→ DIRECTIVE: Transcribe every entry below word for word, but skip the pictures.

[Dataset entries]
__________________________________________________

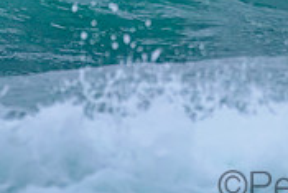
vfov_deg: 0.7
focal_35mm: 2033
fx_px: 16277
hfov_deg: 1.0
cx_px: 238
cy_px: -160
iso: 2000
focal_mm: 500
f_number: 5.6
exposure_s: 1/2000
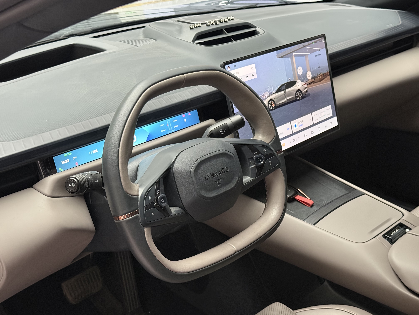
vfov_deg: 30.3
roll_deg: +1.0
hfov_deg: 39.7
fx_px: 581
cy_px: 158
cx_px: 210
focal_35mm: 48
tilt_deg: -23.8
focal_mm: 6.76
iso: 500
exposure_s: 1/31
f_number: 1.78
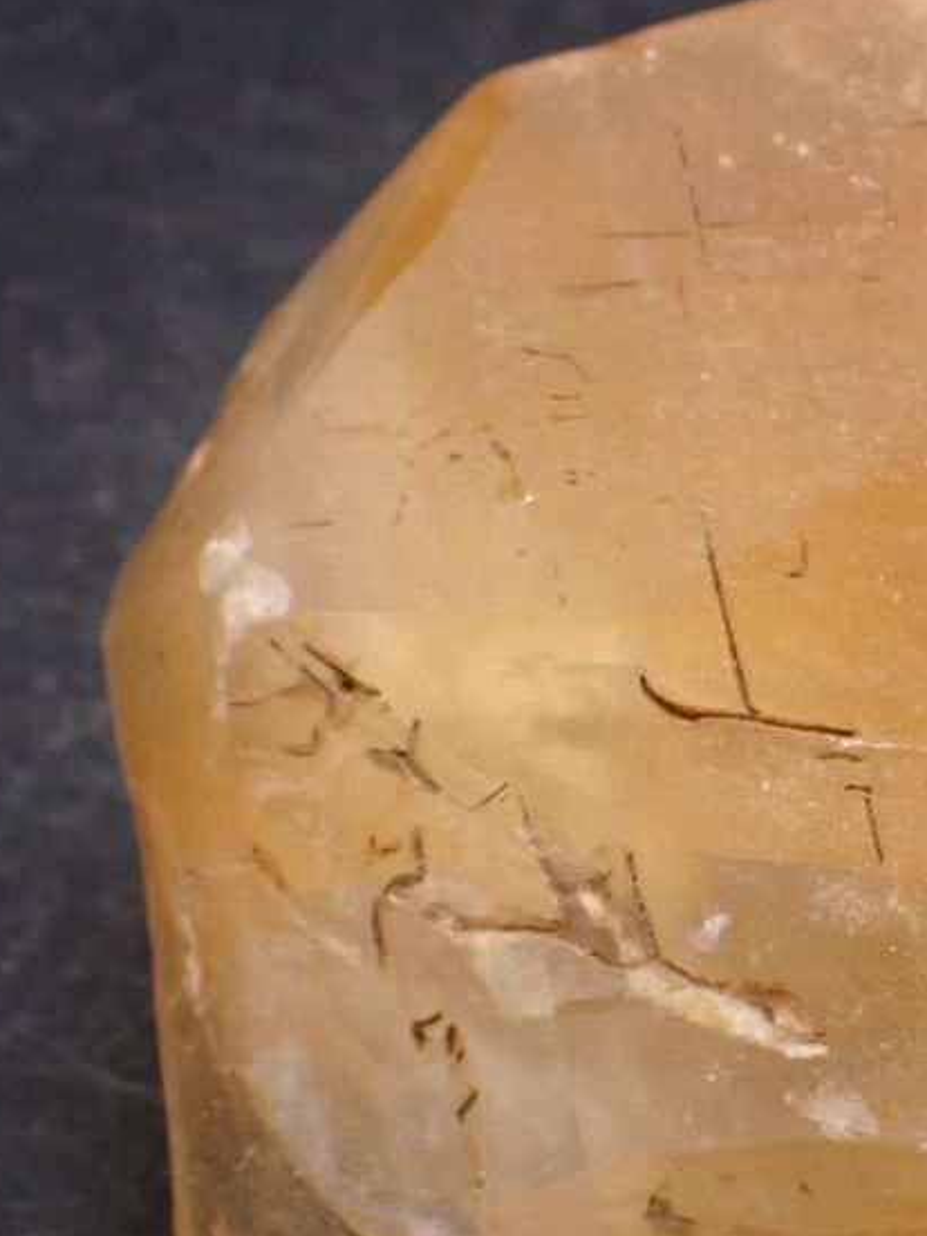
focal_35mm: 181
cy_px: 757
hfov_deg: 8.2
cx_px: 871
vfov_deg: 10.9
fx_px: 6463
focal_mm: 18
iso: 320
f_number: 4.9
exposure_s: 1/400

__________________________________________________

→ RESPONSE TO THIS TASK:
vfov_deg: 0.7
focal_35mm: 2033
fx_px: 16277
hfov_deg: 1.0
cx_px: 238
cy_px: -160
iso: 2000
focal_mm: 500
f_number: 5.6
exposure_s: 1/2000
vfov_deg: 30.3
roll_deg: +1.0
hfov_deg: 39.7
fx_px: 581
cy_px: 158
cx_px: 210
focal_35mm: 48
tilt_deg: -23.8
focal_mm: 6.76
iso: 500
exposure_s: 1/31
f_number: 1.78
focal_35mm: 181
cy_px: 757
hfov_deg: 8.2
cx_px: 871
vfov_deg: 10.9
fx_px: 6463
focal_mm: 18
iso: 320
f_number: 4.9
exposure_s: 1/400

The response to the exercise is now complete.